How to make each sent mail(by methods above) to be in ../Maildir/.Sent/cur ??


----------



## DutchDaemon (Aug 18, 2009)

Postfix is an SMTP server. The kind of solution you want (maintaining users' mailboxes) is basically handled by an IMAP server or a local delivery agent. 

Only incoming mail (destined for a local mailbox) will be routed to a user's mailbox using a local delivery agent (lmtp, mail.local, postdrop, procmail, etc.). 

But making a copy of _outbound_ email and dumping it in the _correct user_'s Maildir ... (which Postfix doesn't know about) .. I don't think so. 

That is typically something that's done by an email client over an IMAP session, or by command-line mailreaders like Mutt/Pine, etc., which can also be configured to store sent mail in a specific folder.


----------



## Seeker (Aug 18, 2009)

DutchDaemon said:
			
		

> ...But making a copy of _outbound_ email and dumping it in the _correct user_'s Maildir ... (which Postfix doesn't know about) .. I don't think so.

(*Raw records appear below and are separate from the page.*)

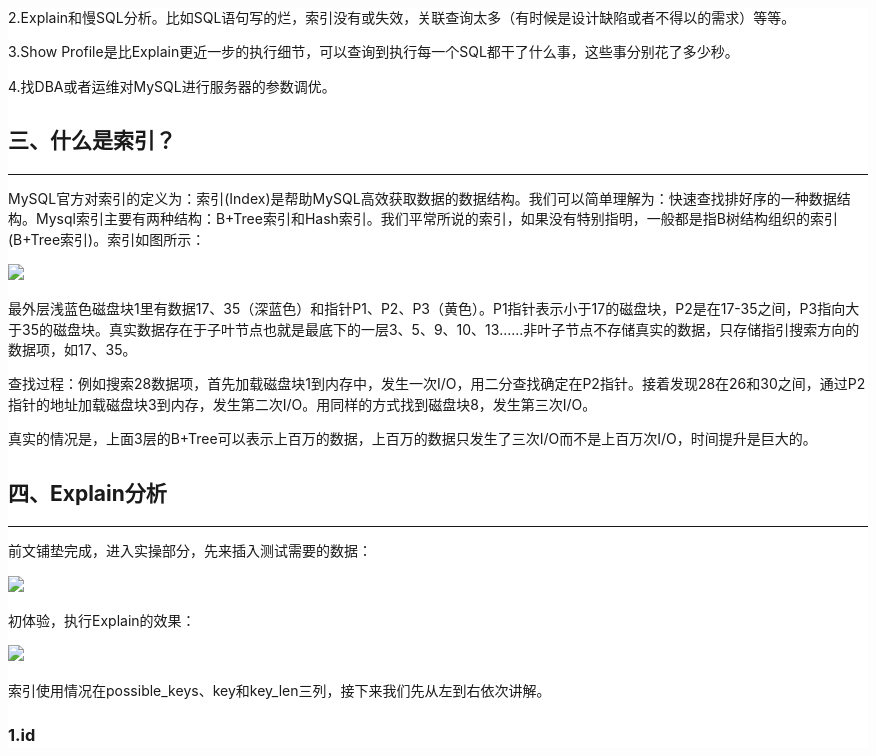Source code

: 2.Explain和慢SQL分析。比如SQL语句写的烂，索引没有或失效，关联查询太多（有时候是设计缺陷或者不得以的需求）等等。



3.Show Profile是比Explain更近一步的执行细节，可以查询到执行每一个SQL都干了什么事，这些事分别花了多少秒。



4.找DBA或者运维对MySQL进行服务器的参数调优。



## 三、什么是索引？

  

---

MySQL官方对索引的定义为：索引(Index)是帮助MySQL高效获取数据的数据结构。我们可以简单理解为：快速查找排好序的一种数据结构。Mysql索引主要有两种结构：B+Tree索引和Hash索引。我们平常所说的索引，如果没有特别指明，一般都是指B树结构组织的索引(B+Tree索引)。索引如图所示：



 ![](https://mmbiz.qpic.cn/mmbiz_png/dkwuWwLoRK8Evjz0cicKw7dlYibqIXp0ZrUchsEFHnwCzrPQE6BDp9tgFgkbd6ONC5MzZI56IrOPbA61oloTOyew/640?wx_fmt=png)



最外层浅蓝色磁盘块1里有数据17、35（深蓝色）和指针P1、P2、P3（黄色）。P1指针表示小于17的磁盘块，P2是在17-35之间，P3指向大于35的磁盘块。真实数据存在于子叶节点也就是最底下的一层3、5、9、10、13......非叶子节点不存储真实的数据，只存储指引搜索方向的数据项，如17、35。



查找过程：例如搜索28数据项，首先加载磁盘块1到内存中，发生一次I/O，用二分查找确定在P2指针。接着发现28在26和30之间，通过P2指针的地址加载磁盘块3到内存，发生第二次I/O。用同样的方式找到磁盘块8，发生第三次I/O。



真实的情况是，上面3层的B+Tree可以表示上百万的数据，上百万的数据只发生了三次I/O而不是上百万次I/O，时间提升是巨大的。



## 四、Explain分析

  

---

前文铺垫完成，进入实操部分，先来插入测试需要的数据：



![](https://mmbiz.qpic.cn/mmbiz_png/dkwuWwLoRK8Evjz0cicKw7dlYibqIXp0ZrE8prZngaOvoNFnlxx0ZicOvQEneSKQ0bnxV1BxWLM0oCEU1l3nU0DkQ/640?wx_fmt=png)



初体验，执行Explain的效果：



![](https://mmbiz.qpic.cn/mmbiz_png/dkwuWwLoRK8Evjz0cicKw7dlYibqIXp0ZrDTQxMnyoOwSwbCKFIMVvCr4CiaibGv9rVHJcddPRTTxgtw4bLQPRjqpQ/640?wx_fmt=png)



索引使用情况在possible\_keys、key和key\_len三列，接下来我们先从左到右依次讲解。



### **1.id**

Ah, I see... if I wana do that, then I need to continue to use mail client.


			
				DutchDaemon said:
			
		

> That is typically something that's done by an email client over an IMAP session, or by command-line mailreaders like Mutt/Pine, etc., which can also be configured to store sent mail in a specific folder.



But how come, than, when using poppeeper, which isn't avare of sent folder.
When I send through my gmail account using poppeeper, it is stored in gmail sent folder.
But when sent through my email server using poppeeper it is not stored in sent folder.

poppeeper sends mail using only SMTP(no IMAP used when sending, which would manage mailbox and store that outbound mail into sent folder.)

Both my server and gmail are using IMAP protocol


----------



## DutchDaemon (Aug 18, 2009)

You can't easily compare Gmail/Google (which hacked together their own operating system, file system, and, very likely, smtp / imap implementations and mail delivery/storage protocols) with 'regular' applications. 

Moreover, I believe you need to authenticate to the Gmail smtp server first (if I'm not mistaken), which makes the connection between sent mail and the user's local storage much easier to attain. 

But I can assure you that there've been a lot of people writing a lot of purpose-built code for that to materialise.


----------



## Seeker (Aug 18, 2009)

Yes, authentication is a must, with google's gmail and is all over SSL / TLS.

So to summarize, I would have to pair postfix SMTP in it's config file, with handwritten (shell) script to achieve what I want. 
Right?

Each auth user (SASL), that relays through postfix SMTP, gets outbound mail copied in it's sent folder, by that custom handwritten script.


----------



## DutchDaemon (Aug 18, 2009)

Let's say that I'm not aware of any _built-in_ functionality in Postfix to clone outgoing email to the mailbox of a user. There are anti-spam programs that can copy all outgoing email and send it to one account (e.g. postmaster, root), so I guess a script could be devised to intercept these cloned emails and send them to a different location, but it's likely to run under root privileges and interfere with file/mailbox ownerships and lock files. And you'd still need to know which outgoing email belongs to which user, unless there's a 100% certainty that that user is correctly identified in the Return-Path.

Make them all use webmail, I say


----------



## Seeker (Aug 18, 2009)

I am 100% certain which user "is", because they must authenticate(SASL-pam) prior to sending mail through SMTP.
Webmail or any other mail client, achieve what I want.
Thing is there is no human users on my system except me. 

Well, then I will ride on that capability of anti-spam programs to "catch" outgoing mail and do with it, whatever they/I want. 
Thanks.


----------